On the other hand, RED will not differentiate UDP flow and TCP flow. Consequently, the throughputs have no distinct difference with the change of the number of TCP flows and UDP flows (Figure 16c, 16d).


(a) Throughput by CHOKe	(b) Queue size by CHOKe

(c) Throughput by RED	(d) Queue size by RED
Figure 16. Interaction of different number of TCP flows and UDP flows

(4) RED related parameters

We have done some simulations trying to illustrate the effect of RED related parameters on the performance of CHOKe. We find the results comply with the characteristics illustrated by the above data, which is quite predictable. For example, the throughput and queue size occupied by CHOKe changes proportionally with the setting of min_thand max_th. And the effect of other parameters could also be explained by the analysis in [3].

5. Conclusion

This report compared several queue management algorithms (RED, FRED, BLUE, SFB, CHOKe) based on simulation results. We have presented our simulation setting, comparison result and algorithm characteristics.
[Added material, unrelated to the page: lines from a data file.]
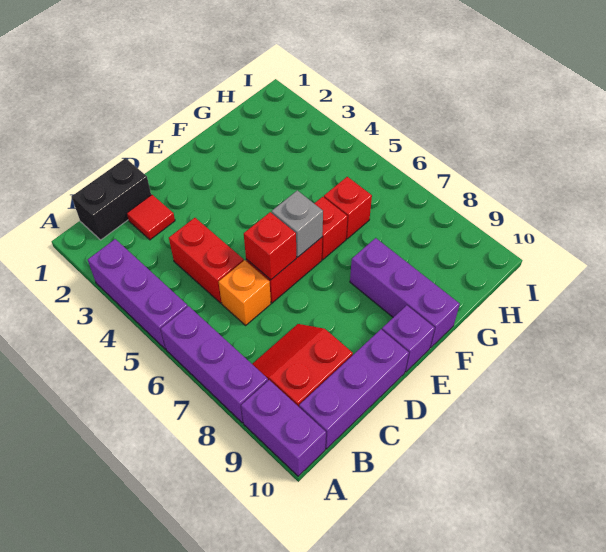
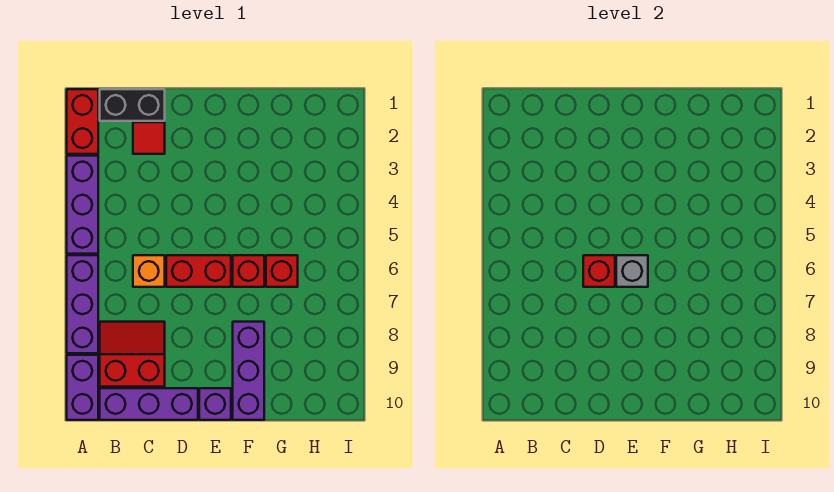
red brick C4:C5 level 1 -> red brick A1:A2 level 1

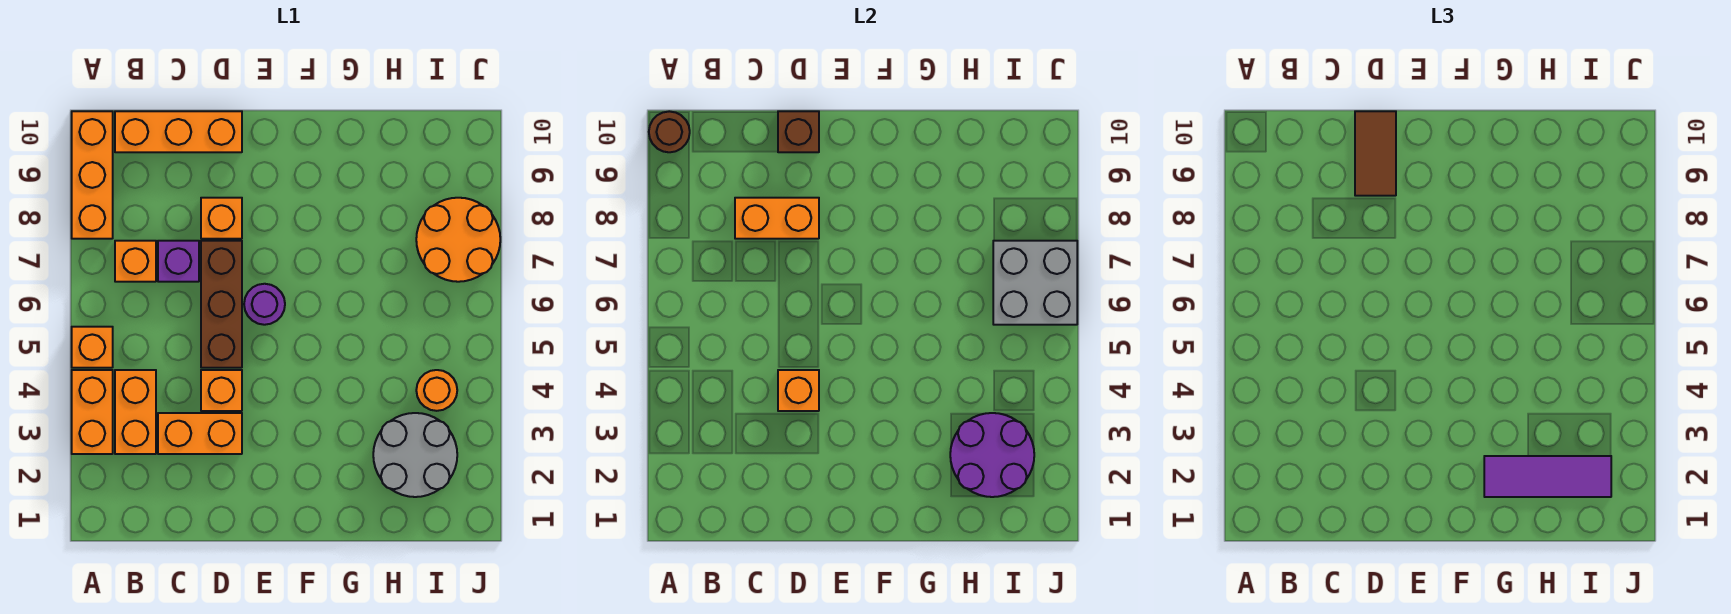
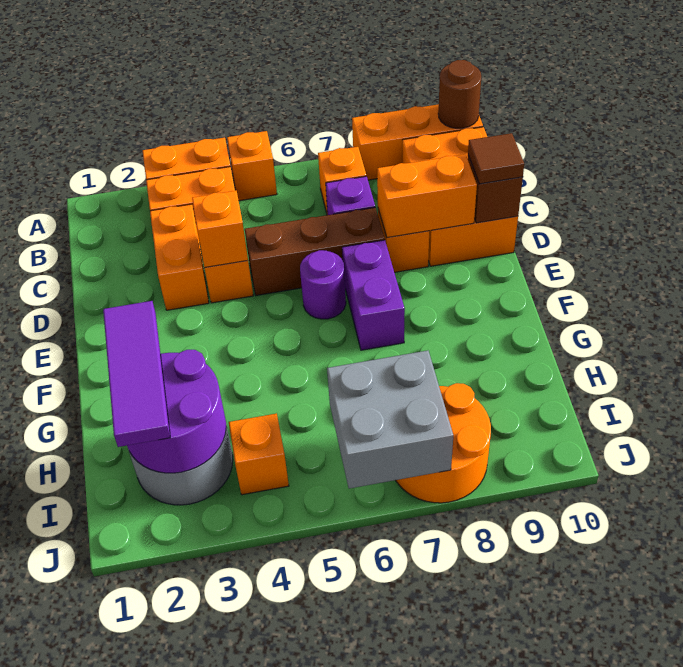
orange brick B10:D10 level 1 -> orange brick B9:D10 level 1
orange brick C8:D8 level 2 -> orange brick D8:D9 level 2
brown tile D9:D10 level 3 -> brown tile D10 level 3
none -> purple brick E7:F7 level 1
orange round brick I4 level 1 -> orange brick I4 level 1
It’s still hard to conclude which algorithm is better in all aspects than another, especially considering the deployment complexity. But the major trends are: (1) all these algorithms provide high link utilization, (2) RED and BLUE don’t identify and penalize non-responsive flow, while the other three algorithms maintains fair sharing among different traffic flows, (3) the fairness is achieved using different methods, FRED record per-active-flow information, SFB statistically multiplex buffers to bins, but needs to be reconfigured with large number of non-responsive flows, CHOKe correlates dropping rate with corresponding flow’s incoming rate, and is able to penalize large number of non-responsive flows adaptively, (4) all of the algorithms has computation overhead per incoming packet, their space requirements are different.
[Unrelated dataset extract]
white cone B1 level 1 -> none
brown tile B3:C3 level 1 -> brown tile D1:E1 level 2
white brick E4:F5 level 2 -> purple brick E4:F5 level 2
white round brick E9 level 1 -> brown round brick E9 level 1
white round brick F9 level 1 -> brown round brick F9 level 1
The following table summaries our evaluation results:

Algorithm	Link Utilization	Fairness	Space Requirement	Per-flow State Information	Configuration Complexity
RED	Good	Unfair	Large	No	Hard
FRED	Good	Fair	Small	Yes	Easy (Adaptive)
BLUE	Good	Unfair	Small	No	Easy
SFB	Good	Fair	Large	No	Hard
CHOKe	Good	Fair	Small	No	Easy (Adaptive)

Reference

1. Jain, R., and Ramakrishnan, K.K., Congestion Avoidance in Computer Networks with a Congestionless Network Layer: Concepts, Goals, and Methodology, Proc. IEEE Comp. Networking Symp., Washington, D.C., April 1988, pp.134-143.
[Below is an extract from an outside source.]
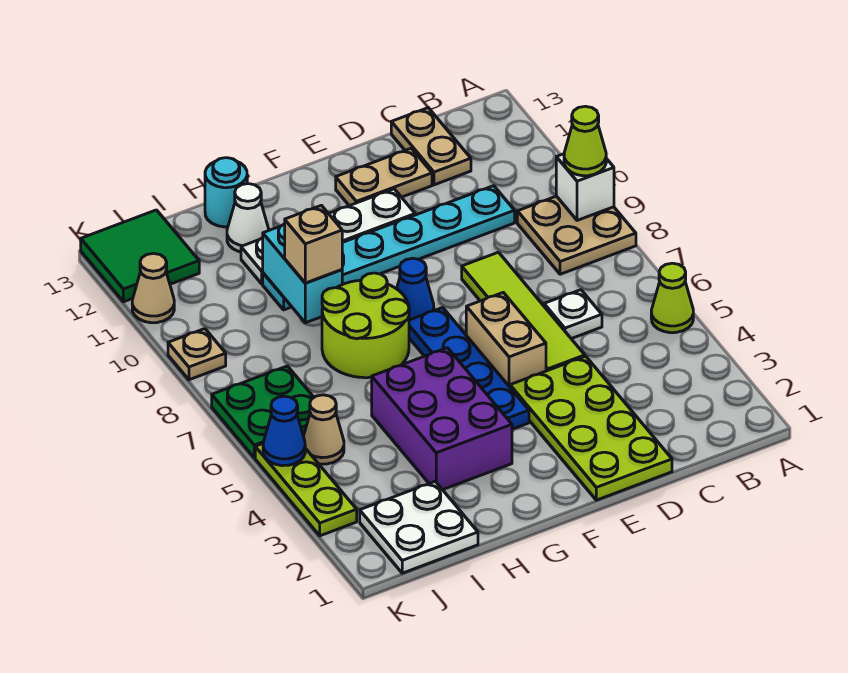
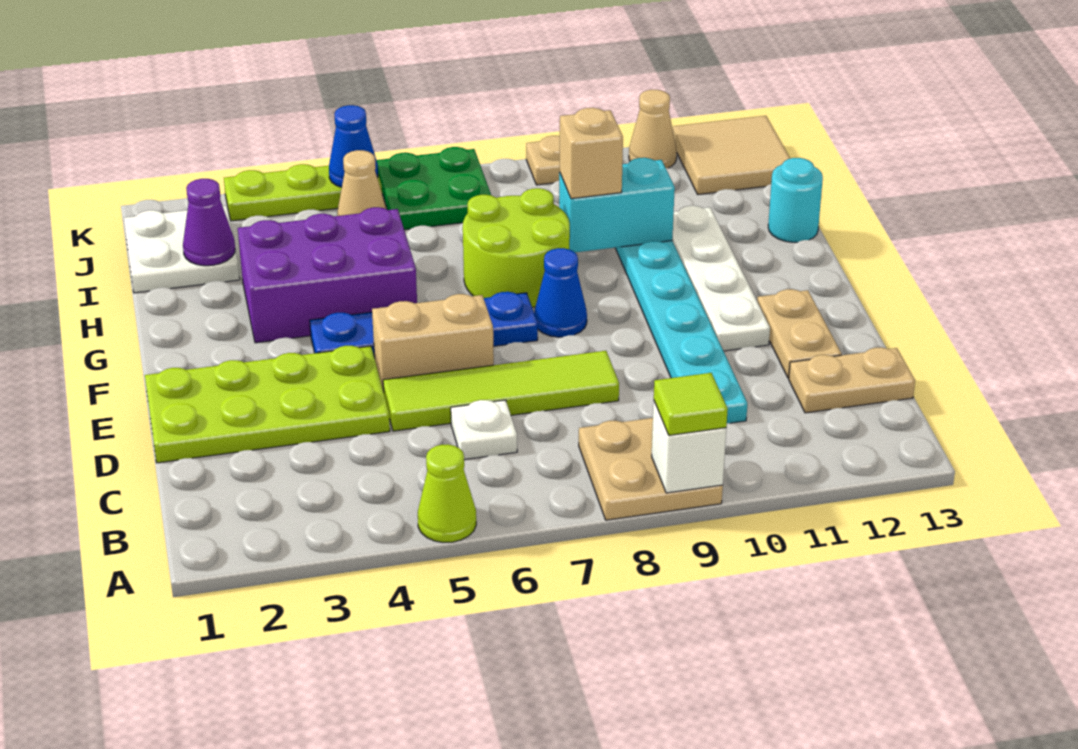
lime cone A9 level 3 -> lime tile A9 level 3
white cone H12 level 1 -> none
none -> purple cone I2 level 2
green tile J12:K13 level 1 -> tan tile J12:K13 level 1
2. Floyd, S., TCP and Explicit Congestion Notification. ACM Computer Communication Review, V. 24 N. 5, October 1994, pp. 10-23.

3. Floyd, S., and Jacobson, V., Random Early Detection gateways for Congestion Avoidance V.1 N.4, August 1993, pp. 397-413.

4. D. Lin and R. Morris. Dynamics of Random Early Detection. In Proceedings of ACM SIGCOMM’ 97, pp. 127-137, Cannes, France, October 1997.

5. W. Feng, D. Kandlur, D. Saha, K. Shin, Blue: A New Class of Active Queue Management Algorithms U. Michigan CSE-TR-387-99, April 1999.

6. A. Demers, S. Keshav, and S. Shenker. Analysis and Simulation of a Fair Queueing Algorithm, In Journal of Internetworking: Research and Experience, 1, pp. 3-26, 1990.

7. Rong Pan, Balaji Prabhakar, Konstantinos Psounis. CHOKE, A Stateless Active Queue Management Scheme for Approximating Fair Bandwidth Allocation. IEEE INFOCOM 2000.

8. The ns Manual. The VINT Project. http://www.isi.edu/nsnam/ns/doc/index.html.

[1] Due to the method for changing the UDP rate in ns-2, the sample intervals we choose are not uniform, but they will not affect our analysis

[2] The figures of the real queue size has a lot of jitters and difficult to read.